Kostenerstattungsanspruch, prozessualer

allein auf den Vorschriften der ZPO (sonst handelt es sich um einen materiell-rechtlichen Kostenerstattungsanspruch) beruhender zivilrechtlicher Anspruch der Prozesspartei gegen die Gegenpartei, der nur in dem Rechtsstreit, in dem er entsteht (durch Kostenfestsetzungsverfahren), geltend gemacht werden kann und dessen Bestand von der Kostenentscheidung abhängt.

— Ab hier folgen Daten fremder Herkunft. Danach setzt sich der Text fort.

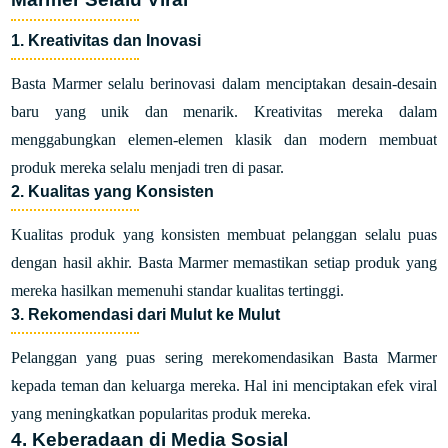
1. Kreativitas dan Inovasi
Basta Marmer selalu berinovasi dalam menciptakan desain-desain
baru yang unik dan menarik. Kreativitas mereka dalam
menggabungkan elemen-elemen klasik dan modern membuat
produk mereka selalu menjadi tren di pasar.
2. Kualitas yang Konsisten
Kualitas produk yang konsisten membuat pelanggan selalu puas
dengan hasil akhir. Basta Marmer memastikan setiap produk yang
mereka hasilkan memenuhi standar kualitas tertinggi.
3. Rekomendasi dari Mulut ke Mulut
Pelanggan yang puas sering merekomendasikan Basta Marmer
kepada teman dan keluarga mereka. Hal ini menciptakan efek viral
yang meningkatkan popularitas produk mereka.
4. Keberadaan di Media Sosial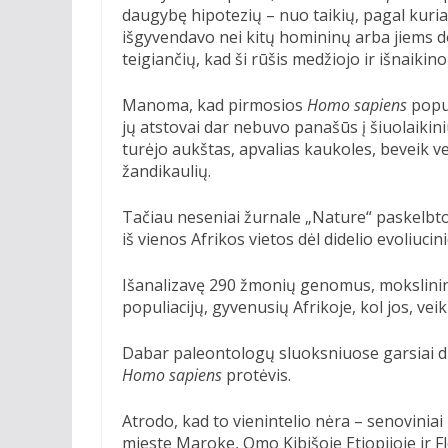
daugybę hipotezių – nuo taikių, pagal kuri
išgyvendavo nei kitų homininų arba jiems d
teigiančių, kad ši rūšis medžiojo ir išnaikin
Manoma, kad pirmosios
Homo sapiens
popul
jų atstovai dar nebuvo panašūs į šiuolaikin
turėjo aukštas, apvalias kaukoles, beveik ve
žandikaulių.
Tačiau neseniai žurnale „Nature“ paskelbto
iš vienos Afrikos vietos dėl didelio evoliucini
Išanalizavę 290 žmonių genomus, mokslinink
populiacijų, gyvenusių Afrikoje, kol jos, veik
Dabar paleontologų sluoksniuose garsiai dis
Homo sapiens
protėvis.
Atrodo, kad to vienintelio nėra – senovinia
mieste Maroke, Omo Kibišoje Etiopijoje ir Fl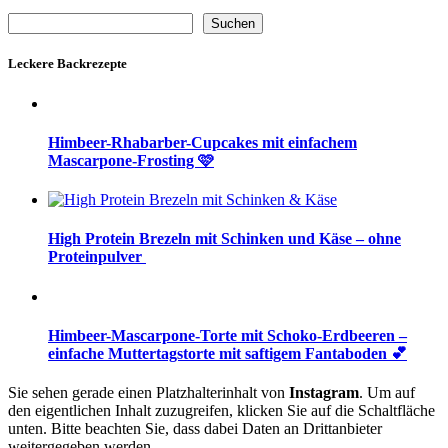
Suchen
Suchen
Leckere Backrezepte
Himbeer-Rhabarber-Cupcakes mit einfachem
Mascarpone-Frosting 🩷
High Protein Brezeln mit Schinken und Käse – ohne
Proteinpulver
Himbeer-Mascarpone-Torte mit Schoko-Erdbeeren –
einfache Muttertagstorte mit saftigem Fantaboden 💕
Sie sehen gerade einen Platzhalterinhalt von
Instagram
. Um auf
den eigentlichen Inhalt zuzugreifen, klicken Sie auf die Schaltfläche
unten. Bitte beachten Sie, dass dabei Daten an Drittanbieter
weitergegeben werden.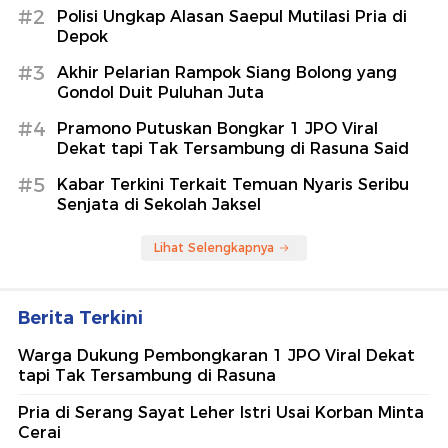
#2
Polisi Ungkap Alasan Saepul Mutilasi Pria di
Depok
#3
Akhir Pelarian Rampok Siang Bolong yang
Gondol Duit Puluhan Juta
#4
Pramono Putuskan Bongkar 1 JPO Viral
Dekat tapi Tak Tersambung di Rasuna Said
#5
Kabar Terkini Terkait Temuan Nyaris Seribu
Senjata di Sekolah Jaksel
Lihat Selengkapnya
Berita Terkini
Warga Dukung Pembongkaran 1 JPO Viral Dekat
tapi Tak Tersambung di Rasuna
Pria di Serang Sayat Leher Istri Usai Korban Minta
Cerai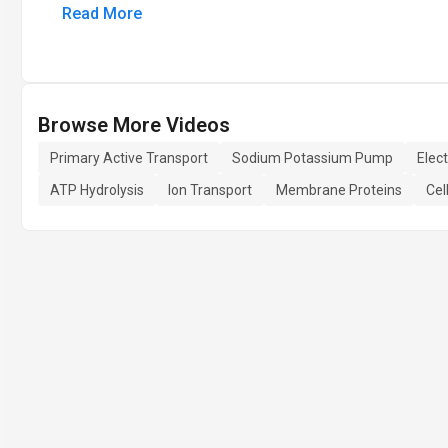
Read More
Browse More Videos
Primary Active Transport
Sodium Potassium Pump
Elec
ATP Hydrolysis
Ion Transport
Membrane Proteins
Ce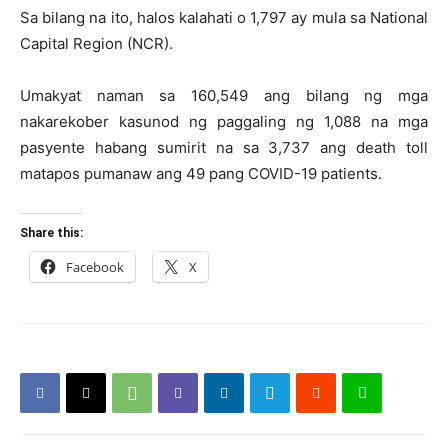
Sa bilang na ito, halos kalahati o 1,797 ay mula sa National
Capital Region (NCR).
Umakyat naman sa 160,549 ang bilang ng mga
nakarekober kasunod ng paggaling ng 1,088 na mga
pasyente habang sumirit na sa 3,737 ang death toll
matapos pumanaw ang 49 pang COVID-19 patients.
Share this:
Facebook
X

Er entsteht nach h.M. — aufschiebend bedingt durch den Erlass der Kostengrundentscheidung — bereits mit der Begründung des Prozessrechtsverhältnisses, also in der Regel mit dem Eintritt der Rechtshängigkeit, und wandelt sich mit Erlass der Kostengrundentscheidung in einen bis zum Eintritt der formellen Rechtskraft durch deren Aufhebung im Rechtsmittelzug auflösend bedingten Anspruch um. Inhaltlich richtet er sich auf die Erstattung der zur zweckentsprechenden Rechtsverfolgung oder Rechtsverteidigung notwendigen Kosten des Rechtsstreits (§ 91 Abs. 1 S. 1 ZPO) und verjährt in 30 Jahren (§ 197 Abs. 1 Nr. 3 BGB).
Erstattungsfähige Kosten sind von der Partei verauslagte Gerichtskosten (soweit diese aber — weil nicht verbraucht — zurückerstattet werden, bleiben sie bei der Kostenfestsetzung außer Ansatz) und der Partei entstandene außergerichtliche Kosten, soweit sie aus der Sicht einer vernünftigen und kostenbewussten Partei zur zweckentsprechenden Rechtsverfolgung bzw. Rechtsverteidigung notwendig waren (vgl. § 91
Abs. 1 S. 1 ZPO). Für diese außergerichtlichen Kosten gilt:
— Eigene Reisekosten der Partei und Entschädigung für Zeitverlust entsprechend den Regelungen des JuEG (§ 91 Abs. 1 S. 2 ZPO),
— nach den gesetzlichen Bestimmungen des RVG angefallene Rechtsanwaltsgebiihren des Prozessbevollmächtigten der Partei: Einzelprobleme ergeben sich für die Kosten des sog. Mahnanwalts (der nur im gerichtlichen Mahnverfahren, nicht aber im anschließenden streitigen Verfahren beauftragt war) und des Verkehrsanwalts sowie für die Reisekosten des auswärtigen Anwalts. Soweit in solchen Fällen Mehrkosten nicht erstattungsfähig sind, sind u. U. stattdessen „fiktive Reisekosten” einer aufgrund der Beauftragung des konkreten Anwalts ersparten Informationsreise der Partei zu ihrem Prozessbevollmächtigten erstattungsfähig.
— Die gesetzliche Umsatzsteuer auf die Anwaltsgebühren ist nur für die Partei erstattungsfähig, die nicht vorsteuerabzugsberechtigt ist (vgl. § 104 Abs. 2 S.3 ZPO, weil es sich insoweit um einen „durchlaufenden Posten” handelt). Es genügt, wenn die fehlende Vorsteuerabzugsberechtigung vom Antragsteller erklärt wird.
— Kosten prozessbezogener, vorbereitender (Sach-) Privatgutachten sind u. U. erstattungsfähig.